C++ regex_replace not substituting Latex like expression

Question

Looks like regex_replace is only replacing the left parenthesis. And that too is not without a backslash:

#include <iostream>
#include <regex>
#include <string>

using namespace std;

int main(int argc, char* argv[])
{
  string text = "\\left( 0 + 1 \\right)";
  text = regex_replace(text, regex("\\left\\("), "(");
  text = regex_replace(text, regex("\\right\\)"), ")");
  cout << text;
  return 0;
}

The output is:

\( 0 + 1 \right)

The expected output is:

( 0 + 1 )

Answer 1

You should use raw string literals to avoid issues with escaping special regex metacharacters inside regex patterns. As, in a regex, you need two literal backslashes to match a literal backslash char, in a regular string literal you have to use four backslashes, but just two in a raw string literal. "\\\\" = R"(\\)".

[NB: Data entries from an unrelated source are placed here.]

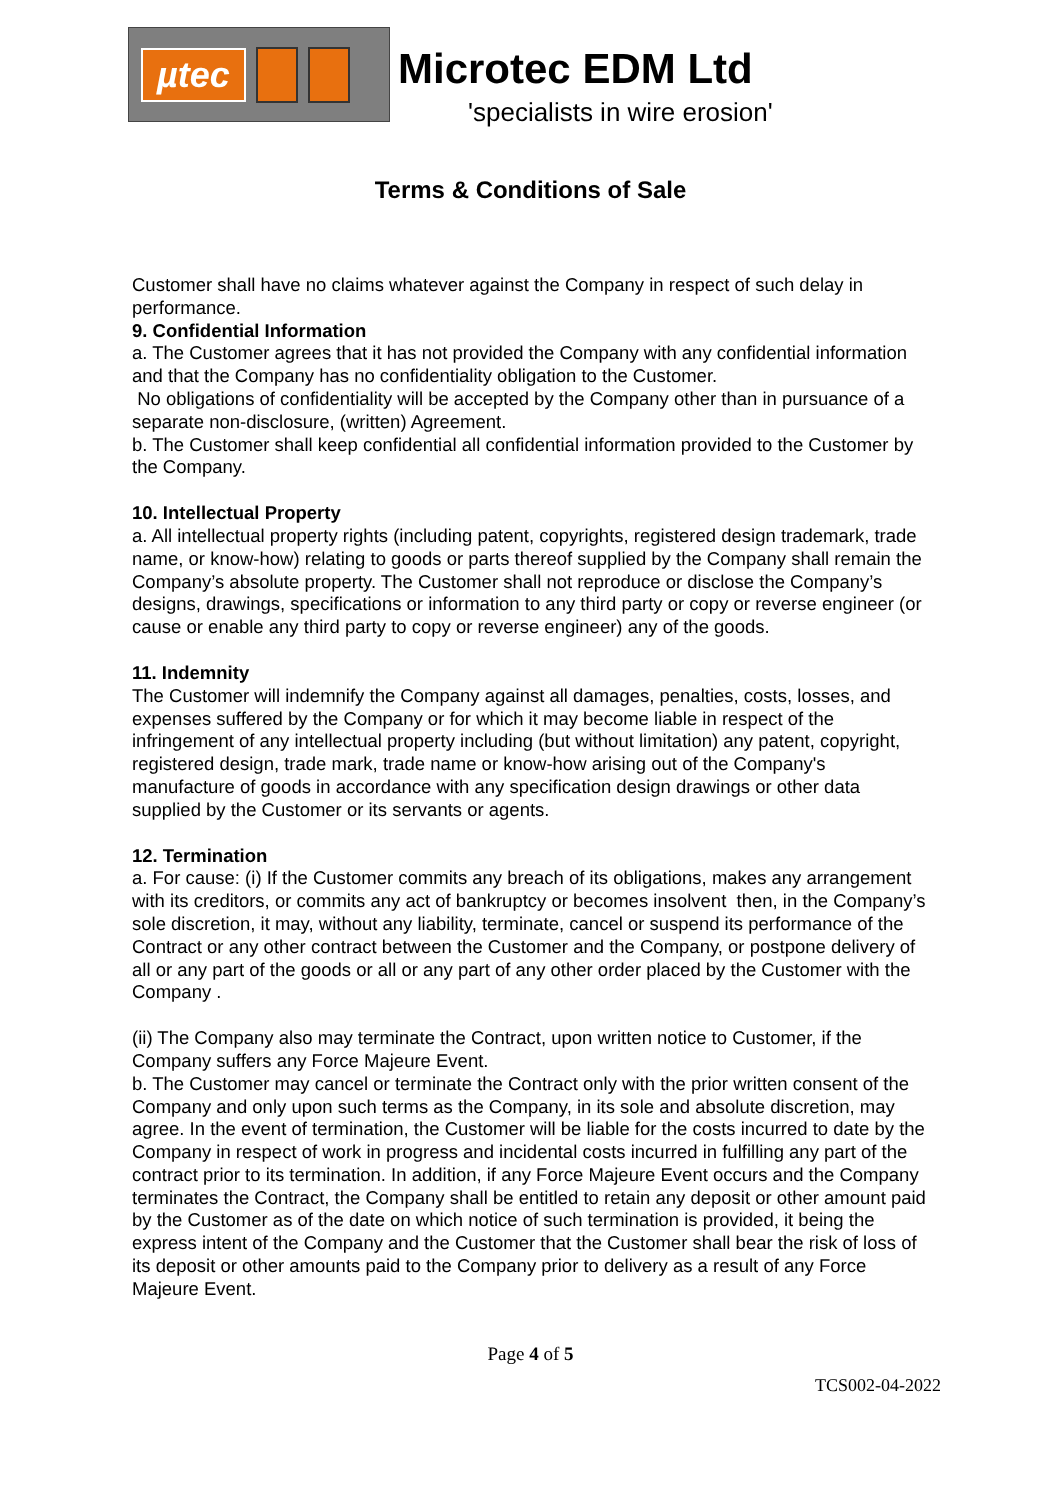µtec
Microtec EDM Ltd
'specialists in wire erosion'
Terms & Conditions of Sale
Customer shall have no claims whatever against the Company in respect of such delay in performance.
9. Confidential Information
a. The Customer agrees that it has not provided the Company with any confidential information and that the Company has no confidentiality obligation to the Customer.
No obligations of confidentiality will be accepted by the Company other than in pursuance of a separate non-disclosure, (written) Agreement.
b. The Customer shall keep confidential all confidential information provided to the Customer by the Company.
10. Intellectual Property
a. All intellectual property rights (including patent, copyrights, registered design trademark, trade name, or know-how) relating to goods or parts thereof supplied by the Company shall remain the Company’s absolute property. The Customer shall not reproduce or disclose the Company’s designs, drawings, specifications or information to any third party or copy or reverse engineer (or cause or enable any third party to copy or reverse engineer) any of the goods.
11. Indemnity
The Customer will indemnify the Company against all damages, penalties, costs, losses, and expenses suffered by the Company or for which it may become liable in respect of the infringement of any intellectual property including (but without limitation) any patent, copyright, registered design, trade mark, trade name or know-how arising out of the Company's manufacture of goods in accordance with any specification design drawings or other data supplied by the Customer or its servants or agents.
12. Termination
a. For cause: (i) If the Customer commits any breach of its obligations, makes any arrangement with its creditors, or commits any act of bankruptcy or becomes insolvent then, in the Company’s sole discretion, it may, without any liability, terminate, cancel or suspend its performance of the Contract or any other contract between the Customer and the Company, or postpone delivery of all or any part of the goods or all or any part of any other order placed by the Customer with the Company .
(ii) The Company also may terminate the Contract, upon written notice to Customer, if the Company suffers any Force Majeure Event.
b. The Customer may cancel or terminate the Contract only with the prior written consent of the Company and only upon such terms as the Company, in its sole and absolute discretion, may agree. In the event of termination, the Customer will be liable for the costs incurred to date by the Company in respect of work in progress and incidental costs incurred in fulfilling any part of the contract prior to its termination. In addition, if any Force Majeure Event occurs and the Company terminates the Contract, the Company shall be entitled to retain any deposit or other amount paid by the Customer as of the date on which notice of such termination is provided, it being the express intent of the Company and the Customer that the Customer shall bear the risk of loss of its deposit or other amounts paid to the Company prior to delivery as a result of any Force Majeure Event.
Page 4 of 5
TCS002-04-2022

Here, you can use a single call to regex_replace:

text = regex_replace(text, regex(R"(\\(left(?=\()|right(?=\))))"), "");

See the C++ demo:

#include <iostream>
#include <regex>
#include <string>

using namespace std;

int main(int argc, char* argv[])
{
  string text = "\\left( 0 + 1 \\right)";
  text = regex_replace(text, regex(R"(\\(left(?=\()|right(?=\))))"), "");
  cout << text;
  return 0;
}
// => ( 0 + 1 )

See the regex demo. Details:

• \\ - a \ char
• ( - start of a capturing group:
  • left(?=\() - left that has a ( char immediately on the right
  • | - or
  • right(?=\)) - right that has a ) char immediately on the right
• )